28F-YM:        GAGTTTGATYMTGGCTCAG 
28F-Borrellia: GAGTTTGATCCTGGCTTAG 
28FChloroflex: GAATTTGATCTTGGTTCAG 
28F-Bifdo:     GGGTTCGATTCTGGCTCAG


28F-YM vs 28F-Borrellia           ==   3
28F-YM vs 28FChloroflex           ==   4
28F-YM vs 28F-Bifdo               ==   4
28F-Borrellia vs 28FChloroflex    ==   4
28F-Borrellia vs 28F-Bifdo        ==   4
28FChloroflex vs 28F-Bifdo        ==   6


(19-4) differences / 19 bp length == 78.95% similar
--p-identity 0.7/0.8 ?

However, another problem is these primers are mixed at a 4:1:1:1 ratio (28F-YM is the 4), how to take this into account? Should I use 28F-YM & --p-identity 0.7/0.8?

Thank.

HI @Birong ,

It appears that all of these primers bind to the same location, and only differ by a few bases. You could combine these 4 sequences into a pseudo-sequence using the IUPAC ambiguity codes like this:

An extreme case would result in something like this:
GRRTTYGATYMTGGYTYAG
^^Warning: This might be too ambiguous and lead to spurious hits.

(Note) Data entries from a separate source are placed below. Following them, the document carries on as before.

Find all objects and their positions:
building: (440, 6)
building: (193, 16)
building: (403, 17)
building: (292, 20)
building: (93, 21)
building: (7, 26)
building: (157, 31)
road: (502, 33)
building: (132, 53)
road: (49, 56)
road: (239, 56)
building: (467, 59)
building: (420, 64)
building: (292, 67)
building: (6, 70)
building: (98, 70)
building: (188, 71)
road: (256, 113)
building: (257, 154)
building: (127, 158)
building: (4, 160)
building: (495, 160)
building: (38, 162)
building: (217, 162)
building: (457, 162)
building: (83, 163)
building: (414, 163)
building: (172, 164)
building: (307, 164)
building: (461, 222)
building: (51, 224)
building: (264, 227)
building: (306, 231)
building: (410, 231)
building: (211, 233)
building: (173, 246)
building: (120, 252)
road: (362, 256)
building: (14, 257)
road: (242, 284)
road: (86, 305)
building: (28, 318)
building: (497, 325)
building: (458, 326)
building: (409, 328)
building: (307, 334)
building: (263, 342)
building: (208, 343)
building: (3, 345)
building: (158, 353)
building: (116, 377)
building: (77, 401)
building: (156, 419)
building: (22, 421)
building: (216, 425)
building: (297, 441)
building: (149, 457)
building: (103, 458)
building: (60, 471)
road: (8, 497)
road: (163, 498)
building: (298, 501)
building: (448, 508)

Since we can allow for a certain amount of mis-matches lets try something like you suggested by slightly lowering the identity, or make a new sequence string, (see below). I retained the initial ambiguous IUPAC bases added additional ones where the common base had a stronger bond, (i.e. a G or a C).
GARTTTGATYMTGGCTYAG
^^This still might be too ambiguous, but you get the idea

:point_right: Another option, which I'd recomend, is to use only one of the primer sets. Specifically, the one that uses 28F-YM primer and use the resulting extracted sequences as a reference pool for guiding the extraction of this region without the use of additional primer pairs. That is, follow the approach outlined here.

-Cheers!
-Mike

2 Likes

Hi Mike,

Thanks for you reply! Learned a lot! Wii try!

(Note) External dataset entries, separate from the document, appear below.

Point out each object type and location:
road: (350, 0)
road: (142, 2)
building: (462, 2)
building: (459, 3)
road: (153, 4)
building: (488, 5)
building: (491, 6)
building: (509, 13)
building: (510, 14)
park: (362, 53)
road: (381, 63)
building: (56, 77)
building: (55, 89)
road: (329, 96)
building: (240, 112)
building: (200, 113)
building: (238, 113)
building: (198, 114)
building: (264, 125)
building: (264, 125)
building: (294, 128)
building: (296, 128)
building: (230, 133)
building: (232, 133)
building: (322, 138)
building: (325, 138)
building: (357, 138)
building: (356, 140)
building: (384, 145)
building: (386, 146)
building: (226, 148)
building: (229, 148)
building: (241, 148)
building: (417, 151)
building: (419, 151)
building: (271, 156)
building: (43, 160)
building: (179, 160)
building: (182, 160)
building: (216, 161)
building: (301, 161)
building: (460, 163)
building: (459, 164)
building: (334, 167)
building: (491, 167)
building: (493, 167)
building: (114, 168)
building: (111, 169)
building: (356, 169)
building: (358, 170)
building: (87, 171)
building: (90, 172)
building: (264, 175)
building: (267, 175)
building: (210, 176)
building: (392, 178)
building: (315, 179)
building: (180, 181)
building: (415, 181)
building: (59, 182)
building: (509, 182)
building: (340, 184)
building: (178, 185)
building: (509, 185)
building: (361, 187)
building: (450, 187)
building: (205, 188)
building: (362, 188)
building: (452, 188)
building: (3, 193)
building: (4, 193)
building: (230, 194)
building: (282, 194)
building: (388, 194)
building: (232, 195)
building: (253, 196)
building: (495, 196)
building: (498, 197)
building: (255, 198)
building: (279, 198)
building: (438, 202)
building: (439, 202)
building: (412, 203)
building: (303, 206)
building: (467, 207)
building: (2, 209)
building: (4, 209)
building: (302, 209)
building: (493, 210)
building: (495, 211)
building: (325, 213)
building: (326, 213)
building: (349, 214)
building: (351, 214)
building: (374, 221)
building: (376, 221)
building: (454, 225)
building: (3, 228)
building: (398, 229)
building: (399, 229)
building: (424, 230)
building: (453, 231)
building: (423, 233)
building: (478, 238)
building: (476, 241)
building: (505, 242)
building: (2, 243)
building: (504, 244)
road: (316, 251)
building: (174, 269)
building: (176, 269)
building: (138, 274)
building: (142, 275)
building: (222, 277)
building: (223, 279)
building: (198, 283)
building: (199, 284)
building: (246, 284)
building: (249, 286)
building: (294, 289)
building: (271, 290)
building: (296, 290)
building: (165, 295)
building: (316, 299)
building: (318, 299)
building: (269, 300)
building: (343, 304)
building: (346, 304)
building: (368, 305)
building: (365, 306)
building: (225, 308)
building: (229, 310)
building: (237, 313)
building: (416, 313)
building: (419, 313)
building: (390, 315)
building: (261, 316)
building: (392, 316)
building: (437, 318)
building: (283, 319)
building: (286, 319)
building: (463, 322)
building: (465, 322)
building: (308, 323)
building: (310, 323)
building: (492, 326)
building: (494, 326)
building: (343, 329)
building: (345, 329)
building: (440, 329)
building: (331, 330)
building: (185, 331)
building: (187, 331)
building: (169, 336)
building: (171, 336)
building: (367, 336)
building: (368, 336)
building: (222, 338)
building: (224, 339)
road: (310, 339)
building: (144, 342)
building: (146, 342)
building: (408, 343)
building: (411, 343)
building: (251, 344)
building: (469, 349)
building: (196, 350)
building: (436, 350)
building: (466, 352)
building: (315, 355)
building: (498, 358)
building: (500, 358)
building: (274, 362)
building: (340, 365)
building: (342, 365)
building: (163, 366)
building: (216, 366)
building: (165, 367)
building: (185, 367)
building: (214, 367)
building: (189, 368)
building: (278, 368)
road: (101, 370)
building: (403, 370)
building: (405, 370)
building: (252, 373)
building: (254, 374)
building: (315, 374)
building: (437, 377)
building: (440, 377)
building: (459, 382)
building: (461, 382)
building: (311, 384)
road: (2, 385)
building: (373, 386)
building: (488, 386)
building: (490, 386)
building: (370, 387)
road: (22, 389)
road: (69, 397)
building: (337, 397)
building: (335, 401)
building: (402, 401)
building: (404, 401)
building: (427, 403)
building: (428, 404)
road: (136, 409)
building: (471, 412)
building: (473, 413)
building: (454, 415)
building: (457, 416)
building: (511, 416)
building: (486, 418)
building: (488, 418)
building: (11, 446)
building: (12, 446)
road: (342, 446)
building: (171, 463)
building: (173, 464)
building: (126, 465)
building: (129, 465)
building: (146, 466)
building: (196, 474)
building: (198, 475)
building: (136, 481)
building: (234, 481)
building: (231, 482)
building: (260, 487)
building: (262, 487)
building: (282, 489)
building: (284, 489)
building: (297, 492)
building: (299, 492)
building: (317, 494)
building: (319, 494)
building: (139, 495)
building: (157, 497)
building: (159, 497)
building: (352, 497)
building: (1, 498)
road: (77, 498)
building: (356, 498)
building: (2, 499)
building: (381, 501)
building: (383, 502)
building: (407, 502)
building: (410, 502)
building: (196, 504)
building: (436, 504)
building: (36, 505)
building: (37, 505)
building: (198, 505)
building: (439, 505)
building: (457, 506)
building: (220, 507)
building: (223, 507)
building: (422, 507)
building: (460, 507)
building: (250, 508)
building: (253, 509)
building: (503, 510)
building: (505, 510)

I guess the last one also applies to qiime rescript get-silva-data, like this:

## get-silva-data
qiime rescript get-silva-data \
    --p-version '138.1' \
    --p-target 'SSURef_NR99' \
    --p-include-species-labels \
    --o-silva-sequences silva-138-99-seqs.qza \
    --o-silva-taxonomy silva-138-99-tax.qza


## Dereplicate 
qiime rescript dereplicate \
    --i-sequences silva-138-99-seqs.qza \
    --i-taxa silva-138-99-tax.qza \
    --p-mode 'uniq' \
    --p-threads 8 \
    --o-dereplicated-sequences silva-138-99-seqs-derep.qza \
    --o-dereplicated-taxa silva-138-99-tax-derep.qza

##  extract-reads
qiime feature-classifier extract-reads \
   --i-sequences silva-138-99-seqs-derep.qza \
   --p-f-primer GAGTTTGATYMTGGCTCAG  \ #28F-YM
   --p-r-primer GCTGCCTCCCGTAGGAGT \ #388R
   --p-n-jobs 8 \
   --o-reads ilva-138-99-seqs-segments.qza

Many thanks!
Birong

2 Likes

This topic was automatically closed 31 days after the last reply. New replies are no longer allowed.